CYRUSTIMES, PALANGKA RAYA – Amerika Serikat (AS) belakangan ini menyoroti perkembangan QRIS (Quick Response Code Indonesian Standard) dan GPN (Gerbang Pembayaran Nasional) yang dinilai menghambat akses perusahaan asing ke pasar Indonesia. Suherman, Pengamat Ekonomi dan Dosen Fakultas Ekonomi dan Bisnis (FEB) Universitas Palangka Raya (UPR) menilai Indonesia tidak perlu mengikuti tuntutan AS terkait kebijakan sistem pembayaran nasional

“Ini hanyalah akal-akalan AS dalam memperkuat posisi mereka sebagai negara adidaya,” kata Suherman, yang juga Peneliti di Institute for Economic Research and Training (INTEREST), Rabu (23/4/2025).

Menurut Suherman, kritik AS menunjukkan adanya standar ganda dan kepentingan strategis dari negara-negara besar untuk mempertahankan dominasi dalam sistem pembayaran dunia. “AS sendiri selama ini menerapkan kebijakan protektif dalam sektor data, teknologi, dan finansial yang justru lebih eksklusif dibandingkan negara lain,” ujarnya.

Ia menegaskan bahwa QRIS dan GPN bukan sekadar instrumen keuangan digital, melainkan strategi nasional Indonesia dalam menjawab tantangan inklusi keuangan, efisiensi transaksi, hingga perlindungan data keuangan masyarakat Indonesia.

“QRIS saat ini telah membantu UMKM untuk masuk dalam ekosistem ekonomi digital.
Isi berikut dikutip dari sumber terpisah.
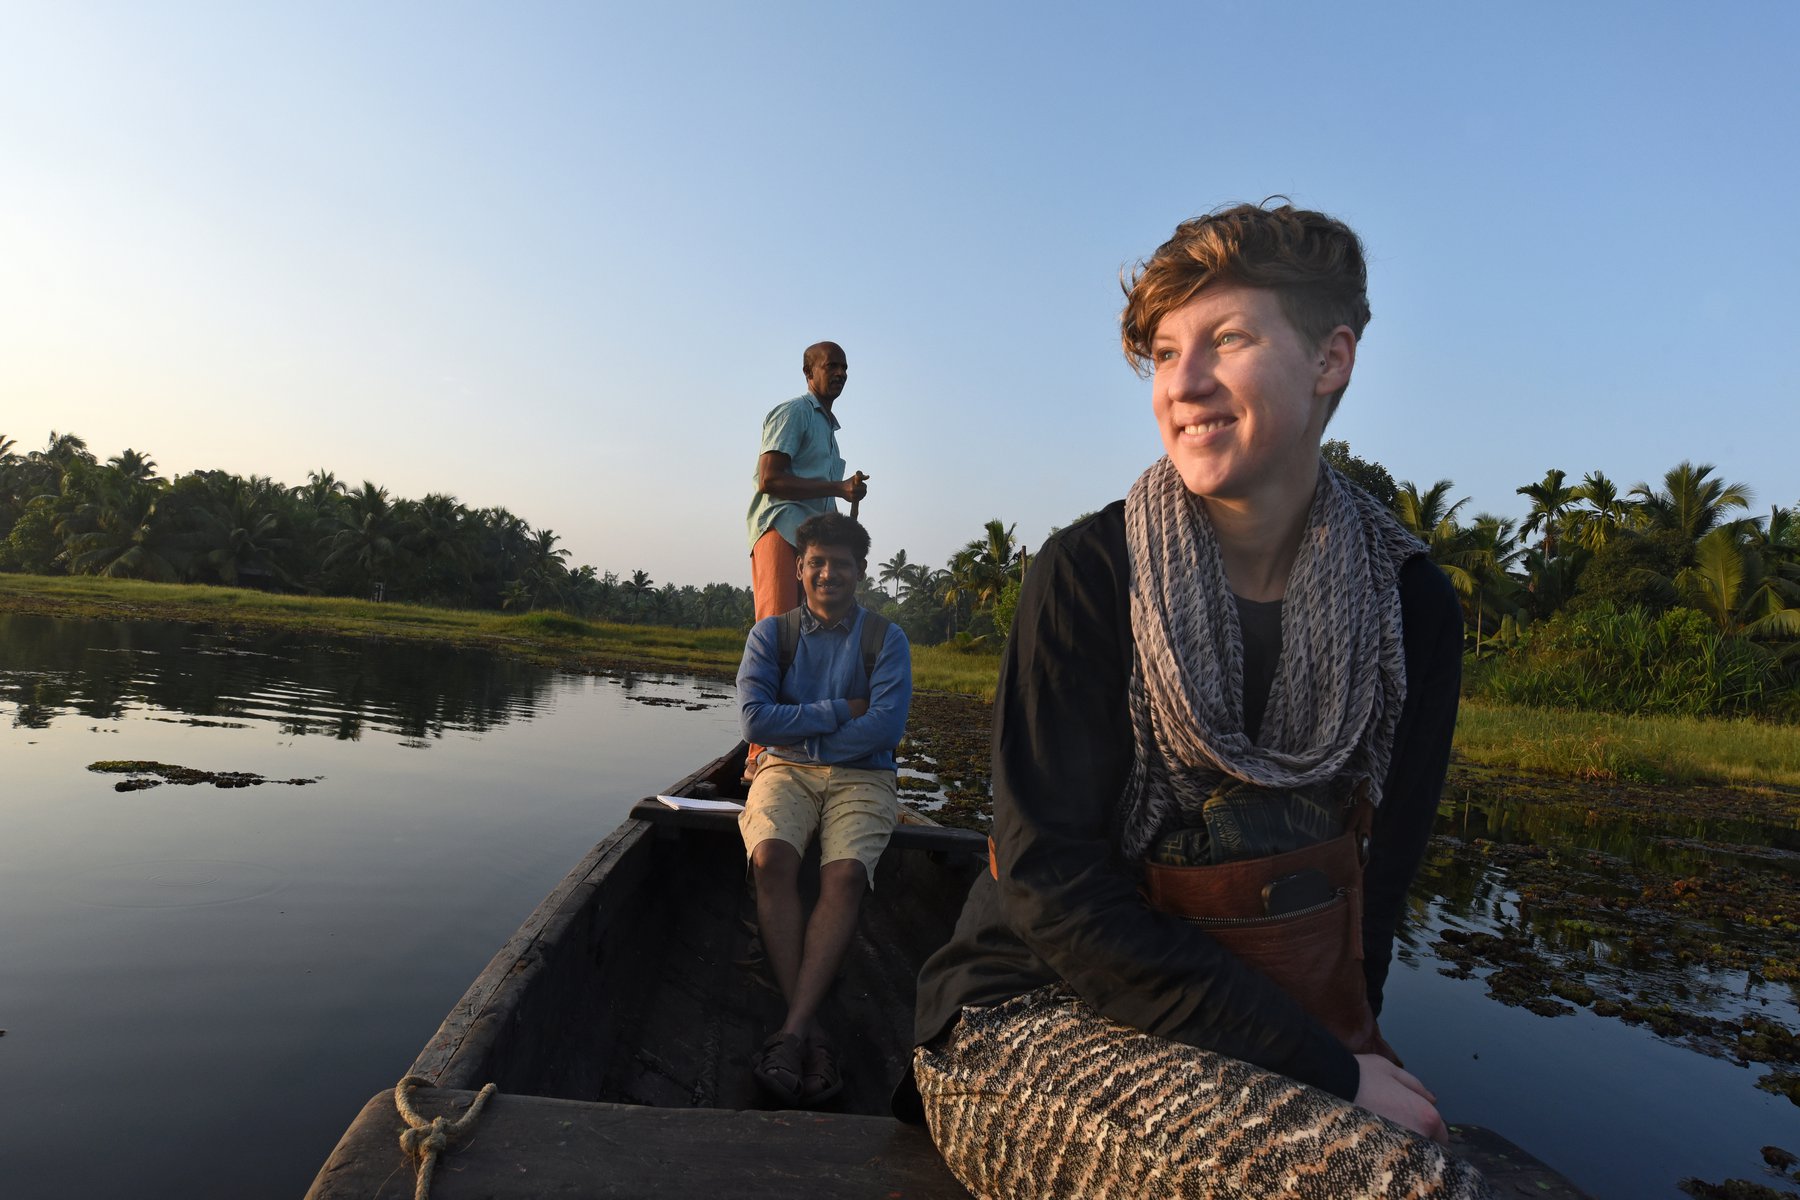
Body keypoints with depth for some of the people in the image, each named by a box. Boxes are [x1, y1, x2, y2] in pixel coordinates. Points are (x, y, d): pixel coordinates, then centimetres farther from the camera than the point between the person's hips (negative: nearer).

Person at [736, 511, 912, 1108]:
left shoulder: (885, 638, 5)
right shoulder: (771, 633, 8)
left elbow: (886, 726, -9)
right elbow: (754, 719, -6)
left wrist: (803, 738, -8)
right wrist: (840, 712, -7)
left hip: (861, 776, -1)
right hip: (786, 771, 1)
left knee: (845, 874, -30)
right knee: (772, 858, -30)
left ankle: (792, 1030, -31)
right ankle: (811, 1030, -29)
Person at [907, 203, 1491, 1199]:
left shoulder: (1409, 604, -1)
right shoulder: (1090, 575, -14)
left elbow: (1379, 873, 4)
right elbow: (1052, 881, -18)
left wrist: (1349, 1046, -12)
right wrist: (1325, 1068, -19)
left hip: (1261, 1019, 5)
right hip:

Sementara itu, GPN bertujuan untuk menyatukan berbagai saluran pembayaran agar biaya transaksi bisa ditekan dan tidak hanya bergantung pada jaringan transaksi asing,” jelasnya.

Suherman melihat sorotan AS terhadap kebijakan QRIS dan GPN justru sebagai “angin segar” yang menunjukkan bahwa ekosistem ekonomi digital Indonesia mampu menganggu kenyamanan negara adidaya. “Amerika merasa terancam karena perusahaan asing yang menyediakan platform pembayaran serupa seperti Visa dan Mastercard kini dominasinya makin berkurang,” katanya.

Pengamat ekonomi ini menekankan Indonesia sebagai negara berdaulat tidak selalu harus mempertimbangkan kepentingan AS. “Hubungan yang tercipta antara kita dengan mereka adalah asas kepentingan yang menurut saya hanya Amerika yang mau untung sendiri sedangkan negara lain harus tunduk sama mereka,” tegasnya.

Sebagai solusi, Suherman menyarankan Indonesia untuk terus mendorong transaksi dan perluasan kerja sama QRIS lintas negara di kawasan ASEAN. “Ini adalah salah satu cara melepaskan diri dari dominasi negara adidaya seperti Amerika,” katanya.

Ia juga menyarankan pemerintah untuk tidak gentar menghadapi tekanan semacam ini dan justru memperkuat diplomasi ekonomi digital. “Kedaulatan digital merupakan hak setiap negara, termasuk negara berkembang seperti Indonesia,” ujarnya.

Suherman menyarankan pemerintah untuk tetap menjelaskan secara diplomatis bahwa meskipun Indonesia memiliki kedaulatan digital sendiri melalui QRIS dan GPN, bukan berarti pelaku asing seperti Visa dan Mastercard dilarang beroperasi. “Mereka tetap boleh beroperasi selama tidak mengambil alih kendali atas data nasional dan arah pembangunan digital bangsa. Karena di era sekarang ini negara yang paling kuat adalah negara yang paling banyak memiliki data,” jelasnya.